Interpretive Summary: The history of plant breeding can be divided into four stages based on available technology: (1) Breeding 1.0 comprises the first 10,000 years and is characterized by incidental selection. (2) Breeding 2.0 began in the late nineteenth century and focused on statistical and experimental design to improve selection efforts. (3) Roughly 30 years ago, the present stage of Breeding 3.0 introduced the integration of genetic and genomic data. (4) The next phase of breeding, Breeding 4.0, has the goal of combining any known alleles (variant forms of a gene) into optimal combinations to improve crop production. As plant breeding transitions to Breeding 4.0, this paper identifies and addresses three questions: (a) How do we adapt crops to better fit agricultural environments? (b) What is the nature of genetic variation that exists in plants? (c) How do we deal with harmful alleles that can be detrimental to crop production? In responding to the above questions, this paper determines that (a) crops are still only partly adapted to agriculture and can be improved by breeding them to better fit modern growing environments; (b) variation that is relevant to agriculture is not randomly spread through the genome, so finding the relevant portions can improve the focus of breeding efforts; (c) much of Breeding 4.0 probably revolves around identifying and purging deleterious variants. As current and future breeding technologies are developed, more should be done to make these technologies accessible to large and small plant breeders so that they benefit all of global agriculture.

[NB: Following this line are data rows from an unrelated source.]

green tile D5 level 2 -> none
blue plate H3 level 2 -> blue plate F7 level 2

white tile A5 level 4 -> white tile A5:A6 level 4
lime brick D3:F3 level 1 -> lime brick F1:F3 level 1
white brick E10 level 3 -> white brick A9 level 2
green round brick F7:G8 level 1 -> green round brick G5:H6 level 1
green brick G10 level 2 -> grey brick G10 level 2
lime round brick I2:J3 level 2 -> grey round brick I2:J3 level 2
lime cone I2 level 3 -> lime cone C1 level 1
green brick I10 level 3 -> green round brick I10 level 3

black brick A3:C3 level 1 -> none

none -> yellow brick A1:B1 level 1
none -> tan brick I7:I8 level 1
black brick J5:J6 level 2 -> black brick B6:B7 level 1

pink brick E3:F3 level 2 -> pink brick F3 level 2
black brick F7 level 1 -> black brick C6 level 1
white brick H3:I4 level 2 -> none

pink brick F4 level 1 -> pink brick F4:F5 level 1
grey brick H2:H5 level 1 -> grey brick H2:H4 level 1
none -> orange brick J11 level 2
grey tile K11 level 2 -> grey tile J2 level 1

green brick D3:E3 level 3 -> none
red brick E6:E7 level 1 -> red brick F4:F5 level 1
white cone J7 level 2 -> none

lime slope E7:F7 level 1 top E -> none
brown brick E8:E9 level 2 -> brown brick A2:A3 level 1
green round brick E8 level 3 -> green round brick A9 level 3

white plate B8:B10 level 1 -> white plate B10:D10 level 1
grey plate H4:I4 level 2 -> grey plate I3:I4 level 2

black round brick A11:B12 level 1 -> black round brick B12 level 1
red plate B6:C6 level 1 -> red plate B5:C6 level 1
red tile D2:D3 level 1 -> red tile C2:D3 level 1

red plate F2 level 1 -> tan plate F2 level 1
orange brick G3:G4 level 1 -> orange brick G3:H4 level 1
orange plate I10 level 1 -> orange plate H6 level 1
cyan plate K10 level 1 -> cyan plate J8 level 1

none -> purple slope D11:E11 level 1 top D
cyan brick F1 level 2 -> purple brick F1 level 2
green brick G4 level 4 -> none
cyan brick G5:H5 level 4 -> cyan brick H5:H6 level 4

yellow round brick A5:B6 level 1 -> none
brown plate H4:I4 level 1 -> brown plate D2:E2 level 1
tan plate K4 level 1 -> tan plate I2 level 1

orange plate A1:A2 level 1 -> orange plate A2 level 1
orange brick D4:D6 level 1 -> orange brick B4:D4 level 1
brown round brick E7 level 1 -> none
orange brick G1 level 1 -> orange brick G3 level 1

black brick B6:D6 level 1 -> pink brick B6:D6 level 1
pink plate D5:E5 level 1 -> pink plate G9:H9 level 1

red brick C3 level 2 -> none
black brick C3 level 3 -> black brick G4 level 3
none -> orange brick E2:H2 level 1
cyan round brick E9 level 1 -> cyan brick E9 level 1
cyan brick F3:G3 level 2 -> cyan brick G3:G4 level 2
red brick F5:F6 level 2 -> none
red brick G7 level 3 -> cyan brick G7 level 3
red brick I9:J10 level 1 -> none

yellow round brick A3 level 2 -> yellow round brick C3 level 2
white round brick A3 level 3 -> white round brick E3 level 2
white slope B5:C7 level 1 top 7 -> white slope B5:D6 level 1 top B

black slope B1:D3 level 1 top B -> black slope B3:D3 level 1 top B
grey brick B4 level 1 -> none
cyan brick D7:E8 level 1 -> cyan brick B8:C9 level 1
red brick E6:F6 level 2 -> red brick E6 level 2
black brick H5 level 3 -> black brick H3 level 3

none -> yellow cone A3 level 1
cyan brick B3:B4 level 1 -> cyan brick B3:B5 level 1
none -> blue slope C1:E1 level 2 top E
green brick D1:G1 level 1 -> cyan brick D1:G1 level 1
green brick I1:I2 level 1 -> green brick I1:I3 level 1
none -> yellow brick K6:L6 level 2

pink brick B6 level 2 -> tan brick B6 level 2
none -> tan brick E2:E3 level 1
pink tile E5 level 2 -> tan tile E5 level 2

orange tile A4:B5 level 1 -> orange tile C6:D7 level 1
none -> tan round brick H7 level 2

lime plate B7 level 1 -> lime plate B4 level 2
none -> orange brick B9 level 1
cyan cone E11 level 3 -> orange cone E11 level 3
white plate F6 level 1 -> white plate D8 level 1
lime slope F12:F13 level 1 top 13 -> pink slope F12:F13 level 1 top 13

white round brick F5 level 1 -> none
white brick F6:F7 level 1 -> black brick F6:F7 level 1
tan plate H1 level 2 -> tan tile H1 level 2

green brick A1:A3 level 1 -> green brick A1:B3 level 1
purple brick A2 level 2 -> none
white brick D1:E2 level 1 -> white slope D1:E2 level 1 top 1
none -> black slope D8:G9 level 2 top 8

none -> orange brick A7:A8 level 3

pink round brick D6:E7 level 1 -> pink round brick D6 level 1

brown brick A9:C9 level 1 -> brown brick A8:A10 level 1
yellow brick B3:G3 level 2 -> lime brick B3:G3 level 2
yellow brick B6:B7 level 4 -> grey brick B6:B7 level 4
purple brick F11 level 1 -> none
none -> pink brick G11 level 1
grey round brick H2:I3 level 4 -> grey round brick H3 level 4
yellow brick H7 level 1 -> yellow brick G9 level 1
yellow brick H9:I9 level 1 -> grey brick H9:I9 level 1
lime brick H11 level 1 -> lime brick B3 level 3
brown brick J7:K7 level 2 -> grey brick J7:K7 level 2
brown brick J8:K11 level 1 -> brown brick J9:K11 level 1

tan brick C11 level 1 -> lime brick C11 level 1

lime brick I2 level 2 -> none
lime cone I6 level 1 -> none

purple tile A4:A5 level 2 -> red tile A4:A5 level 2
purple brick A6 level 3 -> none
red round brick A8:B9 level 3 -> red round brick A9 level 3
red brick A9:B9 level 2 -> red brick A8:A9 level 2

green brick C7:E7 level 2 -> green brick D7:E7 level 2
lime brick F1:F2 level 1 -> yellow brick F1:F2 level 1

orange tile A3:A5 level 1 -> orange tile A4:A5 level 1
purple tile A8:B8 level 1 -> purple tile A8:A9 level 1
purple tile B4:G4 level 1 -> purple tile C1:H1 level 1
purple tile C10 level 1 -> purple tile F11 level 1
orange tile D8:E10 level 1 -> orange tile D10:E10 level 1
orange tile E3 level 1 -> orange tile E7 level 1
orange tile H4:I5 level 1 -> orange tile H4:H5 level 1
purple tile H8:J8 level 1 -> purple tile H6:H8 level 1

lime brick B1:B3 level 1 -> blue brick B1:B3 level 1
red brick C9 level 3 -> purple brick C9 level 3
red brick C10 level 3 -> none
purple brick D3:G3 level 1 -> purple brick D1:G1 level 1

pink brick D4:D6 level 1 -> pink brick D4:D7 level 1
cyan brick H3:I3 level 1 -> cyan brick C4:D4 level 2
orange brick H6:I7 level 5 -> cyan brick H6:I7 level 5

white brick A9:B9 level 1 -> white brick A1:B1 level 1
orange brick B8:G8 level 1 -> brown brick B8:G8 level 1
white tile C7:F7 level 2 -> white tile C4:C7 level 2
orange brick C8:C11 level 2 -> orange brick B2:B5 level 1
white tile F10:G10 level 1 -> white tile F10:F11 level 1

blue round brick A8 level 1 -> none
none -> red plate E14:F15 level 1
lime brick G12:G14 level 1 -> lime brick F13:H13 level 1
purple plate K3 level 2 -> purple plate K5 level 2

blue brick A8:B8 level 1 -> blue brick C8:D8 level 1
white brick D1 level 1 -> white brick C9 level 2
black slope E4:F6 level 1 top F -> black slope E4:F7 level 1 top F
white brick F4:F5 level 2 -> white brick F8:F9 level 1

Technical Abstract: Understanding the quantitative genetics of crops has been and will continue to be central to maintaining and improving global food security. We outline four stages that plant breeding either has already achieved or will probably soon achieve. Top-of-the-line breeding programs are currently in Breeding 3.0, where inexpensive, genome-wide data coupled with powerful algorithms allow us to start breeding on predicted instead of measured phenotypes. We focus on three major questions that must be answered to move from current Breeding 3.0 practices to Breeding 4.0: (a) How do we adapt crops to better fit agricultural environments? (b) What is the nature of the diversity upon which breeding can act? (c) How do we deal with deleterious variants? Answering these questions and then translating them to actual gains for farmers will be a significant part of achieving global food security in the twenty-first century.